DS: I'm interested in art that has a strongly self- reflexive quality. Writer/performers like Spalding Gray, Dennis Leary, or Sandra Bernhard. Documentary filmmakers like Ross McElwee and Errol Morris. People who know that they are participating in the media process, and don't shy away from that. I like work that has an autobiographical element, a memoir element in which you're telling some kind of confesional story, but is married to huge cultural history, like McElwee in Sherman's March, or Gray in Swimming to Cambodia. Quite personal, but weirdly large and national at the same time.

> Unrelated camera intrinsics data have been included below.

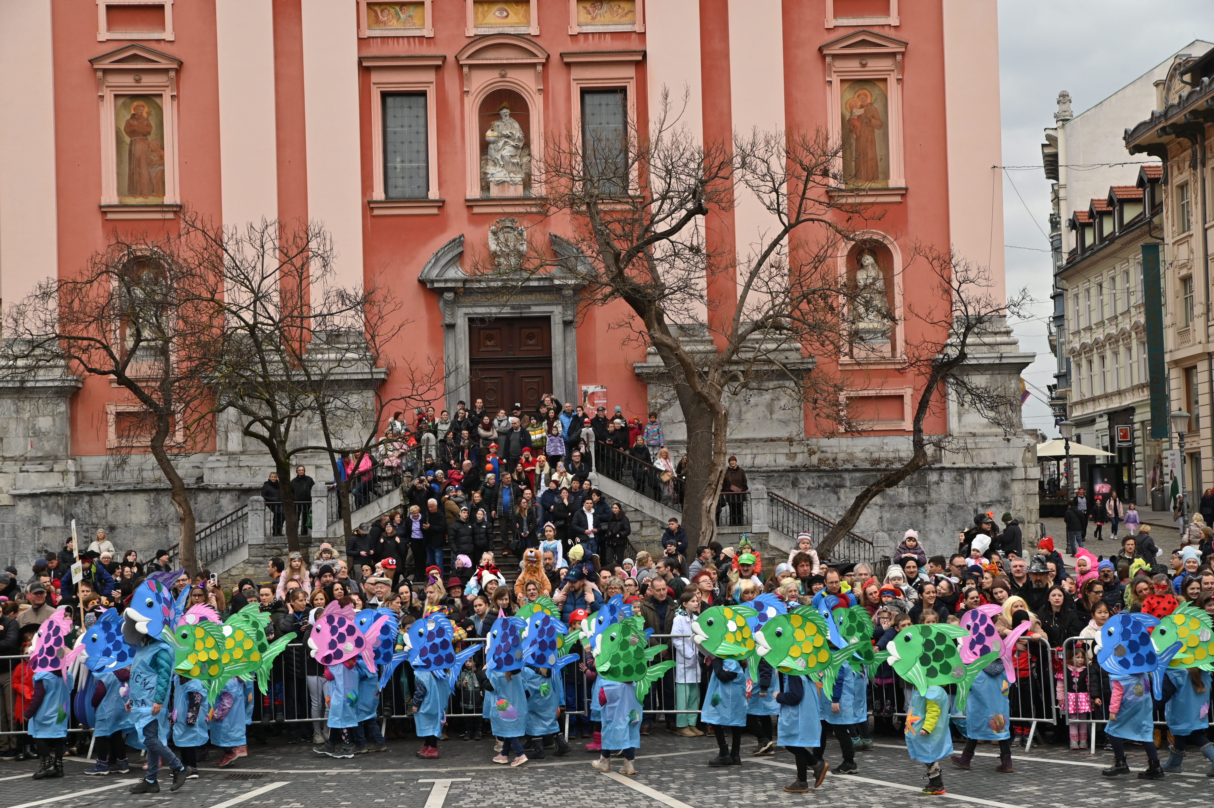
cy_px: 404
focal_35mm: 60
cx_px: 607
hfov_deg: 33.4
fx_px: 2022
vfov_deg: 22.6
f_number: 7.1
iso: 1000
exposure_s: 1/640
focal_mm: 60
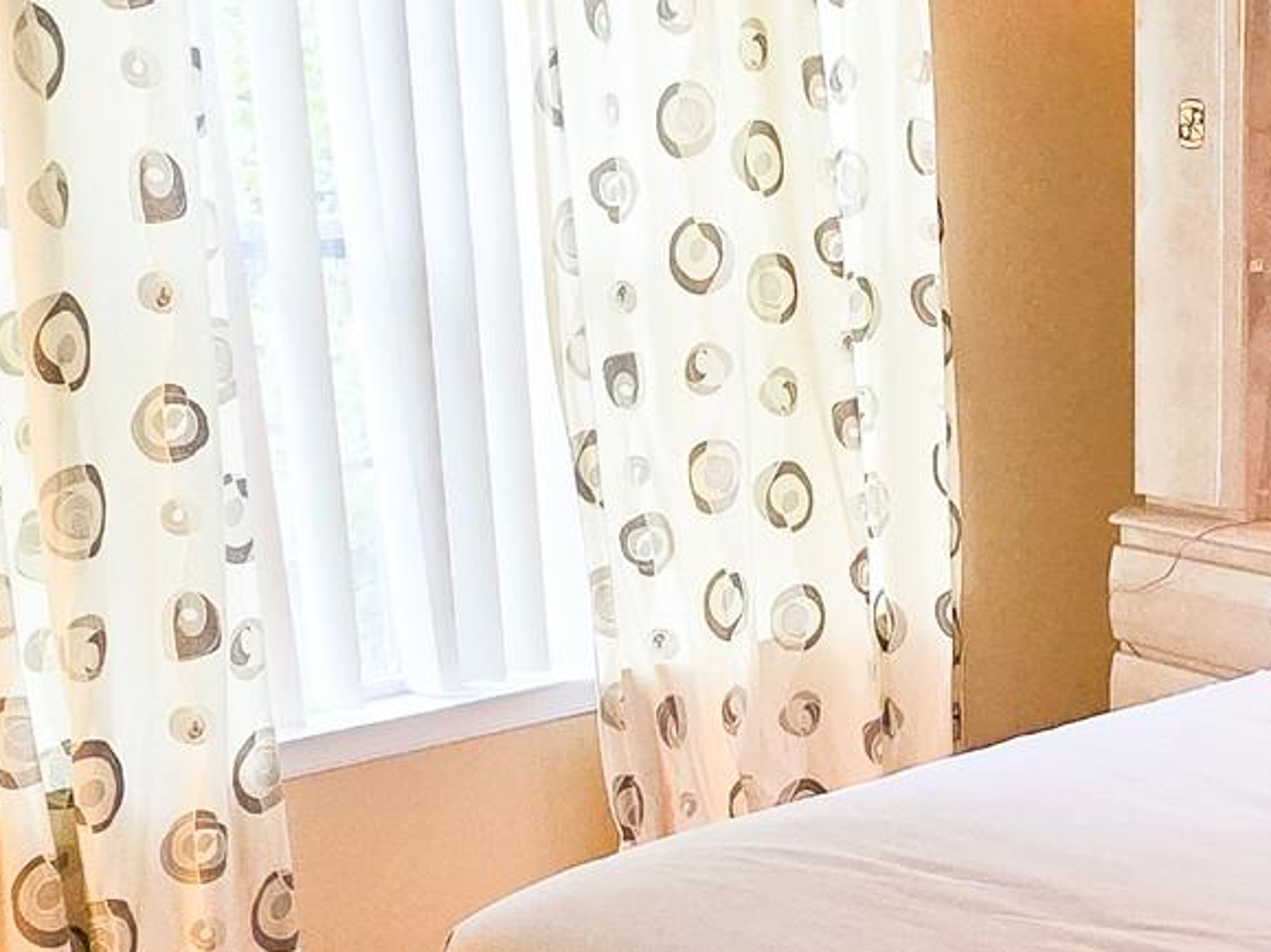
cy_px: 524
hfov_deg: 37.2
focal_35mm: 46
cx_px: 1251
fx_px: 1689
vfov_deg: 31.5
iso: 500
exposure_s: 1/60
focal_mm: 2.2
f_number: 2.2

I don't know if you're familiar with my previous novel, Dead Languages, about a kid growing up with a stutter. I grew up with a stuttering problem myself, and so a recent interviewer was asking me how the issues raised there tie into this book. I'm not sure I can encapsulate it...but growing up, that woundedness, that vulnerability and imperfection, made me want to exist in the perfect world of media culture. The depth of that stutter made the fluid, glib world of mass culture seductive and alluring. It becomes a self-fulfilling prophecy, getting back to your point about self-loathing; somehow there's a human lack, from which we turn to mass culture as a refuge, but even as it offers us refuge, it punishes us with deeper realms of self-loathing, as we realize that we aren't like the stars.

RH: That's why authors and directors appeal to me so much, because they exist at a weird halfway point. Their names are famous, but unlike film and sports stars, they can walk down the street unnoticed. We imprint on their work, not on their face or body.

DS: If you can eat dinner at a good restaurant in Cleveland without being recognized, you're probably not famous. A lot of people who think of themselves as 'famous' just aren't, not on that scale. People can be well-known within their field, but being famous involved being known outside that. If I'm at a writer's conference, I can be famous sometimes within that tiny world, but I don't deal with that all the time. In my tiny glimpses of what fame can be like, though, I see how there's a private self that can be very different from what the public is imprinting on your face, your image.

At the end of this century, we as Americans seem to be channeling many of our desires through celebrity and mass culture. This book is a series of sketches based on that idea. I don't have any sort of thesis as to why that is, but I have some tentative thoughts, based on my own experiences. Without being too self-helpish about it, I think that Remote can be seen as a toolkit, where the reader can fashion his or her own weird scrapbook of their relationship to popular culture.